A basic problem in computer science is binary classification, in which an algorithm applies a binary label to data based on the presence or absence of some phenomenon. Problems of this type abound in areas as diverse as computational biology, multimedia indexing, and anomaly detection. Evaluating the performance of a binary labeling algorithm is itself a complex task, often based on a domain-dependent notion of the relative cost of "false positives" versus "false negatives". As these costs are often not available to researchers or engineers, a number of methods are used to provide a cost-independent analysis of performance. In this talk, I will examine a number of these methods both theoretically and experimentally. The presented results suggest a set of best practices for evaluating binary classification algorithms, while questioning whether a cost-independent analysis is even possible.
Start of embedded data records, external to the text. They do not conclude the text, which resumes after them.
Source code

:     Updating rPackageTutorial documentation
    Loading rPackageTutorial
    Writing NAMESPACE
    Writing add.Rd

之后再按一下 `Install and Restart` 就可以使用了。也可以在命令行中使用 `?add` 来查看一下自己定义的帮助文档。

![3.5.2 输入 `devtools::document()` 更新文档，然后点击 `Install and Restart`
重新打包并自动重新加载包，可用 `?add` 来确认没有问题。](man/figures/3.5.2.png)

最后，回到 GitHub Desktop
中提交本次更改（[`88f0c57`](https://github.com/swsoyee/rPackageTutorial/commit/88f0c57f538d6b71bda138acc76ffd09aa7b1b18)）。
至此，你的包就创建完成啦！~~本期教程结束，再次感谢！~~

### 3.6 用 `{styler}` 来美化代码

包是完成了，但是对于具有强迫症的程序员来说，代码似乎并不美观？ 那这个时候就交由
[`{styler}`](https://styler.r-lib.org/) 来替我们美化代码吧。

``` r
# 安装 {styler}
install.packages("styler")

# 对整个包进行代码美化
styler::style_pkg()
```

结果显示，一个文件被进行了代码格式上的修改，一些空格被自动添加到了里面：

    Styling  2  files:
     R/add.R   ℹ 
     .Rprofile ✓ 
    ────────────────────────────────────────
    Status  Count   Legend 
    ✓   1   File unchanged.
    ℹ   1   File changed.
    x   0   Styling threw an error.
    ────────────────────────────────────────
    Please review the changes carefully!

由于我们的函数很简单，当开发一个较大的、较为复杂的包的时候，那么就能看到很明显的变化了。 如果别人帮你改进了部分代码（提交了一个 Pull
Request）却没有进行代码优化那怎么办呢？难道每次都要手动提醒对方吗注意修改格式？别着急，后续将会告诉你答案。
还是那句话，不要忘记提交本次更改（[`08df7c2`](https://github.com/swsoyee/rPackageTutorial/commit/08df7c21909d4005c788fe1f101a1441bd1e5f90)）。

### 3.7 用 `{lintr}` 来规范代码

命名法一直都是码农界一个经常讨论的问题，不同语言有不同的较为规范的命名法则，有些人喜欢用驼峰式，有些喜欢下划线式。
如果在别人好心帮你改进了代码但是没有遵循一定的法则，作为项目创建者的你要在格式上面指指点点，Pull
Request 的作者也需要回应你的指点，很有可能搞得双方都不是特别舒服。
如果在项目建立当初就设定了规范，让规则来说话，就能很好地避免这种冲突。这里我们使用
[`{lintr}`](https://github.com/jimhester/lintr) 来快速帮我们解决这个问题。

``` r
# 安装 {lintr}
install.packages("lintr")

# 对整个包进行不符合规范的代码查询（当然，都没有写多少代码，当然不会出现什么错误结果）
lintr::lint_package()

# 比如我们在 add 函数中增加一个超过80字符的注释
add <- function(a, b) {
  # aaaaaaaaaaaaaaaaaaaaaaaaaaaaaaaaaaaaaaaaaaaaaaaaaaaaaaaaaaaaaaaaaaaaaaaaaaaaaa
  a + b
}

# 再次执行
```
bio: Charles Parker received his Ph.D. in Computer Science in 2007 under Professor Prasad Tadepalli at Oregon State University. His thesis, "Structured Gradient Boosting", presented a gradient-based approach to structured prediction useful in information retrieval and planning domains. From 2007 to 2011, he worked for the Eastman Kodak Company on various problems in data mining, scanned document analysis, and consumer video indexing. He currently works for BigML, Inc., helping to develop a web-scale infrastructure and interface for machine learning. His work has appeared in ICML, AAAI, ICDM, and other notable venues.